Hello all,
I am exporting an S3 bucket with only CSV and when I specified the sourcetype as CSV, I have all my events, but no fields about that event (aka the header is like an event). However, when I am importing my CSV in Splunk Web, the header is correctly inserted.
Any idea about how fix that?
Thanks !
I'm seeing the same issue, and I've done a bunch of testing on it and it seems to be a problem with the AWS app.
To test I added the AWS app to my dev box (running Splunk as index & search). Setup a test S3 Bucket with a single CSV file in. Used the S3 App to connect to this bucket, with a sourcetype of csv and indexed the data. This produces the following:
Event 1: Header 1,Header 2,Header 3
Timestamp of the time of index
No non default fields
Event 2: Row1Value1,Row1Value2,Row1Value3
Timestamp as the timestamp in the row (the first field of the CSV is a timestamp)
No non default fields
Event 3: Row2Value1,Row2Value2,Row2Value3
Timestamp as the timestamp in the row
No non default fields
...
If I index the same data directly using the Add Data interface and use the csv sourcetype again I get the following:
Event 1: Row1Value1,Row1Value2,Row1Value3
Timestamp as the timestamp in the row
Fields extracted as per the Header row of the file
Event 2: Row2Value1,Row2Value2,Row2Value3
Timestamp as the timestamp in the row
Fields extracted as per the Header row of the file
...
In my testing I've used a bunch of props.conf settings but for this last test my props.conf is as follows (which is just the default setting for csv).
[ csv ]
SHOULD_LINEMERGE=false
NO_BINARY_CHECK=true
CHARSET=UTF-8
INDEXED_EXTRACTIONS=csv
KV_MODE=none
category=Structured
description=Comma-separated value format. Set header and other settings in "Delimited Settings"
disabled=false
pulldown_type=true
Out of curiosity I also tried a similar setup to https://answers.splunk.com/answers/334056 to use props.conf and transforms.conf to remove the header line of the csv so I could use searchtime field extractions to get the fields, but this is also ignored (I didn't test that too thoroughly though so I may have mistyped something).
Hello Menahem, I am trying to understand your expectation better. Could you explain further about your meaning behind "no fields about that event (aka the header is like an event)"

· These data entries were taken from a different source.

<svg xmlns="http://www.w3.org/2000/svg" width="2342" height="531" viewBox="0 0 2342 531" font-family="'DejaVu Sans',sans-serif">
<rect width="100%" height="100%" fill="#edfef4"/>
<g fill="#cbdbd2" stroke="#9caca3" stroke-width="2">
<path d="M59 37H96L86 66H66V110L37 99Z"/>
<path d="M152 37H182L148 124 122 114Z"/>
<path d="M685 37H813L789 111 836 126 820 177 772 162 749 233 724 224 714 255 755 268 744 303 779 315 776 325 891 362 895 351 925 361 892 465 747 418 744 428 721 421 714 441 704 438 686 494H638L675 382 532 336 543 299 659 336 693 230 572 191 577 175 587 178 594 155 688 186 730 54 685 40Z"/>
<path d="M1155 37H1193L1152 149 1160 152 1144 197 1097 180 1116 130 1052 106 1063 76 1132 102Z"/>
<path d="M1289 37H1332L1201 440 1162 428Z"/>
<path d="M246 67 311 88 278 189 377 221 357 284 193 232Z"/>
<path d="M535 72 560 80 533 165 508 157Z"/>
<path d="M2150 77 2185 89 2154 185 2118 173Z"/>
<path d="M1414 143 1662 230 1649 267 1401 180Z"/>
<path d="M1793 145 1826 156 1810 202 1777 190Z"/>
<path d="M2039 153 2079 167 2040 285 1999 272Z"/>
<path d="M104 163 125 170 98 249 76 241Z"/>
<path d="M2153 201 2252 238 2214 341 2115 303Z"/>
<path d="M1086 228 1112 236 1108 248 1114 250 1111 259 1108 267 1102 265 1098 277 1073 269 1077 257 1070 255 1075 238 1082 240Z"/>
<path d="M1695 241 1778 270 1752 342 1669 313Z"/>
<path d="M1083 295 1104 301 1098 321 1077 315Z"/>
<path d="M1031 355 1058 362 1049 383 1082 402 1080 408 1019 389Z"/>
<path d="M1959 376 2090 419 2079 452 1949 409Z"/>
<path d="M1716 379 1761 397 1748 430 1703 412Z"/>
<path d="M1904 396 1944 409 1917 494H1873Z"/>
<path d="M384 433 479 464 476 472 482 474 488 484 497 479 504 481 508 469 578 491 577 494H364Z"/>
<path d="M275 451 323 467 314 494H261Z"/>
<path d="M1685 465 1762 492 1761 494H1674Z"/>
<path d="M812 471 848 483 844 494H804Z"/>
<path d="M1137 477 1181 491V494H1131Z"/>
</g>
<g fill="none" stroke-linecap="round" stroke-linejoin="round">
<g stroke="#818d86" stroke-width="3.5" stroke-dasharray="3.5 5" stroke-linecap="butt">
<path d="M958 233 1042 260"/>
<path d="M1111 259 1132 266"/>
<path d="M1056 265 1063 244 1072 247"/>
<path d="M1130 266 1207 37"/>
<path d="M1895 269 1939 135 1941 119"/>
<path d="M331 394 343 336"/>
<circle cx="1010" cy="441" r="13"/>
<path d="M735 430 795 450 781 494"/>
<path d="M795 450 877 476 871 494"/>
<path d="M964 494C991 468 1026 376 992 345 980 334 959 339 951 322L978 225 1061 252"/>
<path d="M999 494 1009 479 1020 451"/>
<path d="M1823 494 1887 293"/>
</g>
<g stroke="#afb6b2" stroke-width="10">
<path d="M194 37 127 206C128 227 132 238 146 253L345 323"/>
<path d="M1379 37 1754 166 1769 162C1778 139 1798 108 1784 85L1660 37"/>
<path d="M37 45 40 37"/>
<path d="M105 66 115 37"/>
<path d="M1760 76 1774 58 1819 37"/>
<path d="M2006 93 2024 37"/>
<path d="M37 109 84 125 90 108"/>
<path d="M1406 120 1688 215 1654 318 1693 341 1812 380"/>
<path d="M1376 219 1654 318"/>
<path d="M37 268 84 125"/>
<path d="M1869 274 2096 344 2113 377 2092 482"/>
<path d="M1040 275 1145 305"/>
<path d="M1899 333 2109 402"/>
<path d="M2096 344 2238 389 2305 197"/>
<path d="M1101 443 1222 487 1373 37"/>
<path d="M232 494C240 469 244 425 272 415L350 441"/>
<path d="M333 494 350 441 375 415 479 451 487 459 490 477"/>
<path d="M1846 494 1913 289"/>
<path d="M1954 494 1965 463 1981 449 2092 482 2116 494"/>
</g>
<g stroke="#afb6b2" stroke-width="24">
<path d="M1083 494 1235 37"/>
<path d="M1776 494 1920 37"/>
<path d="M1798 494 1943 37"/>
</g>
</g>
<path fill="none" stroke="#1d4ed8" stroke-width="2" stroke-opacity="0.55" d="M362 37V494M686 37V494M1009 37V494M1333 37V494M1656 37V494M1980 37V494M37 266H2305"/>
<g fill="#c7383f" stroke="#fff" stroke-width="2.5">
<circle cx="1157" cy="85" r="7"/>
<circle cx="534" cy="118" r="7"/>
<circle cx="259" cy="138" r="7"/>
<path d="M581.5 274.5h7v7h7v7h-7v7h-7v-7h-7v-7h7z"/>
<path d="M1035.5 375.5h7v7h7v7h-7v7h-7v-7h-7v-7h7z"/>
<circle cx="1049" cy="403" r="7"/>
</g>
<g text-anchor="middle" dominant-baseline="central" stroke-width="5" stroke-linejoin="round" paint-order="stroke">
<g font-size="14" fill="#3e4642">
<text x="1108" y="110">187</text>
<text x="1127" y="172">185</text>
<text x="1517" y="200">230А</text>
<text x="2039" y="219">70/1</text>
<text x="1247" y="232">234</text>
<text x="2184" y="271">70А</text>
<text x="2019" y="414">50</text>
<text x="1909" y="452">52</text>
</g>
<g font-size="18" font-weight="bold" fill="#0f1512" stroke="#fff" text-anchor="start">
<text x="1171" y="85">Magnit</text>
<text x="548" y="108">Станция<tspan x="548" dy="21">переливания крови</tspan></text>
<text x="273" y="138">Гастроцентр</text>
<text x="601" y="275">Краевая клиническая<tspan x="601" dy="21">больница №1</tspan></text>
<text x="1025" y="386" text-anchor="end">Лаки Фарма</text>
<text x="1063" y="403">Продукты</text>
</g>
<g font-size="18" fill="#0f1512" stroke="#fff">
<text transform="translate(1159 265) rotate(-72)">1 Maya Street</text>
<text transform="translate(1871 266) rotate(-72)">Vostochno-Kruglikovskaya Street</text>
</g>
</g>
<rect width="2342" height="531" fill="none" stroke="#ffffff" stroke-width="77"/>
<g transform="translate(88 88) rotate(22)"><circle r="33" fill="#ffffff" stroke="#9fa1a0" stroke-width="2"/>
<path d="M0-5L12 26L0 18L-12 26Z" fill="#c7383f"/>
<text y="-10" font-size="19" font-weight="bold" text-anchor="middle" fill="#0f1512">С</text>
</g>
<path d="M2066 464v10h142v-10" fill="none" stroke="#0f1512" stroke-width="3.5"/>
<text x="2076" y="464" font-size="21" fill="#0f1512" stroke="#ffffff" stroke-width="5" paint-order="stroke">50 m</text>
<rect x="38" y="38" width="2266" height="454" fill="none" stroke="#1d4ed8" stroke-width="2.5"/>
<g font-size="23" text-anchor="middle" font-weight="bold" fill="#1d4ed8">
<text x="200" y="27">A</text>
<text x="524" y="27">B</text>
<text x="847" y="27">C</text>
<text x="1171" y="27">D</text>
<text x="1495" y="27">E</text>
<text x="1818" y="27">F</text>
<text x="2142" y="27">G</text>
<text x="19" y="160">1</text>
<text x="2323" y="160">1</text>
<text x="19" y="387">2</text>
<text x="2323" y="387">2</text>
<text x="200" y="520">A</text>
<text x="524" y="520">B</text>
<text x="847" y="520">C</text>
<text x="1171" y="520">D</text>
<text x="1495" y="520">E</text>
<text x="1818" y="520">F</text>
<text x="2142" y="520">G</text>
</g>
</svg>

It is my understanding that the header of the file is used for field extractions. It would then be processed as a separate event and the fields that were extracted from the header will appear to the left under "Interesting Fields."
Thanks
Hello Phadnett,
The problem is very simple, i don't have the different field's (even in "Interesting Fields") that is in the header of the file
Hi, Were you ever able to resolve this issue? I'm having the same problem.
Hey, we managed to work around the issue and got a response from Splunk support as to what is occurring.
So the issue is that modular inputs are not honouring the CSV sourcetype set it's a bug but I'm not sure on the status with the fix.
The work around is to pull the file locally and index as any other local CSV.
Are there any updates on the issue? I recently setup an environment to test ingesting files from an S3 bucket using the SQS-based S3 input and noticed the header of the CSV file was ingested as an event and the remaining actual events didn't have any field extraction applied.
FYI, Release 6.1.0 of the AWS Add-on that was released on 11th July 2022 resolves this issue:
Release notes for the Splunk Add-on for AWS - Splunk Documentation
New features
Version 6.1.0 of the Splunk Add-on for AWS version contains the following new and changed features:
https://docs.splunk.com/Documentation/AddOns/released/AWS/Releasenotes#New_features
I've added some information as a reply to the main question as I'm seeing the same issue but to clarify the problem is that when reading the file from S3 the header is not used for field extraction and is treated as if it were a separate event. So for a file like:
Header1,Header2,Header3
Row1Value1,Row1Value2,Row1Value3
Row2Value1,Row2Value2,Row2Value3
Using AWS S3 you get events like this:
Event 1 Header1,Header2,Header3
Event 2 Row1Value1,Row1Value2,Row1Value3
Event 3 Row2Value1,Row2Value2,Row2Value3
And no searchtime field extraction occurs
but if you add the file locally (just using the Add Data dialogue):
Event 1 Row1Value1,Row1Value2,Row1Value3
Event 2 Row2Value1,Row2Value2,Row2Value3
and the header field is used for field extraction at searchtime.
Hi Menaham, I believe this issue will be resolved by creating a props.conf with a [csv] stanza (this input's sourcetype, can be anything you want), and then setting the "INDEXED_EXTRACTIONS = CSV" config at that stanza. More info can be found in the Structured Data section here : http://docs.splunk.com/Documentation/Splunk/latest/Admin/propsconf
Please let me know if this answers your question!
It's not working, seems to be a bug with the add-on
Anyone has the same problem ?
Did you make any progress I am observing the same behaviour.
Can you post your props config for this input?
my inputs.conf is :
[aws_s3://zx]
aws_account = yx
bucket_name = xy
character_set = auto
ct_blacklist = ^(?:Describe|List|Get)
host_name = s3.amazonaws.com
initial_scan_datetime = 2016-04-10T16:58:20+0200
key_name = devops/
max_items = 100000
max_retries = 3
polling_interval = 60
recursion_depth = -1
sourcetype = csv
ct_excluded_events_index =
index = data
disabled = 0